There are various types of compressors used in the refrigeration and air conditioning machines, these are: reciprocating, rotary, screw, centrifugal and scroll. Refrigeration compressors and air conditioning compressors provide air conditioning, heat pumping, and refrigeration for large-scale facilities and equipment. They use compression to raise the temperature of a low-pressure gas, and also remove vapor from the evaporator. Most refrigeration compressors (refrigerant compressors) are large, mechanical units that form the heart of industrial cooling, heating, ventilation, and air conditioning (HVAC) systems. Many air conditioning compressors are also large-scale mechanical devices; however, these compressors are designed specifically for air conditioning systems and do not provide heating or ventilation functions.
A scroll compressor (also called spiral compressor, scroll pump and scroll vacuum pump) is a device for compressing air or refrigerant. It is used in air conditioning equipment, as an automobile supercharger (where it is known as a scroll-type supercharger) and as a vacuum pump.
A scroll compressor operating in reverse is known as a scroll expander, and can be used to generate mechanical work from the expansion of a fluid, compressed air or gas. Many residential central heat pump and air conditioning systems and a few automotive air conditioning systems employ a scroll compressor instead of the more traditional rotary, reciprocating, and wobble-plate compressors.

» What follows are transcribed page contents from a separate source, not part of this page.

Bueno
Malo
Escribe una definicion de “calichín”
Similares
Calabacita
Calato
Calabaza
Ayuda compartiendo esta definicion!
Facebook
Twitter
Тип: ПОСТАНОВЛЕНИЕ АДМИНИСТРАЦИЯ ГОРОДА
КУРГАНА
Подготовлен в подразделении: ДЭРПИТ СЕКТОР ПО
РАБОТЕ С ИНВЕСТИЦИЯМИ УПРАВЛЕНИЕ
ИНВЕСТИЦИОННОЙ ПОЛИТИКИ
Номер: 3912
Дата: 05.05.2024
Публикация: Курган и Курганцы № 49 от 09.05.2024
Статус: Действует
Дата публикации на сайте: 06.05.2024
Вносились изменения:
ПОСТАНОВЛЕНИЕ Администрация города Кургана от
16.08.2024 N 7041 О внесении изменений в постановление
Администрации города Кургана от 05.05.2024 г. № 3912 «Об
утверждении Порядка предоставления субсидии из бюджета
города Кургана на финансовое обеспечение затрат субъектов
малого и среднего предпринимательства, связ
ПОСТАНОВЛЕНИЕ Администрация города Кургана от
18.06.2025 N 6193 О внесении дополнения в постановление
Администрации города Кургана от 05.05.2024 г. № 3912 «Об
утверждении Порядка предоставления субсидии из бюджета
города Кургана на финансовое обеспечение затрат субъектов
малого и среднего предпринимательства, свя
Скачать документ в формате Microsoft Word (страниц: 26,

Scroll Compressor History and Development
Although the idea of a scroll compressor is not new, scroll compressors themselves are a relatively new technology. The first scroll compressor patent dates back to 1905. Léon Creux, a French engineer, developed the first scroll compressor design that was literally ahead of its time. Not until the early 1970s had precision machining technology advanced sufficiently to make a working prototype possible. Development continued, primarily in Japan and the United States, and widespread introduction to HVAC and refrigeration applications began in the mid-1980s. Today, scroll compressors are found in many commercial and residential applications.
Scroll Compressor Design
A scroll compressor uses two interleaving scrolls to pump, compress or pressurize fluids such as liquids and gases. The vane geometry may be involute, Archimedean spiral, or hybrid curves.
Often, one of the scrolls is fixed, while the other orbits eccentrically without rotating, thereby trapping and pumping or compressing pockets of fluid between the scrolls. Another method for producing the compression motion is co-rotating the scrolls, in synchronous motion, but with offset centers of rotation. The relative motion is the same as if one were orbiting.
Another variation is with flexible (layflat) tubing where the archimedean spiral acts as a peristaltic pump, which operates on much the same principle as a toothpaste tube. They have casings filled with lubricant to prevent abrasion of the exterior of the pump tube and to aid in the dissipation of heat, and use reinforced tubes, often called ‘hoses’. This class of pump is often called a ‘hose pumper’. Since there are no moving parts in contact with the fluid, peristaltic pumps are inexpensive to manufacture. Their lack of valves, seals and glands makes them comparatively inexpensive to maintain, and the hose or tube is a low-cost maintenance item compared to other pump types.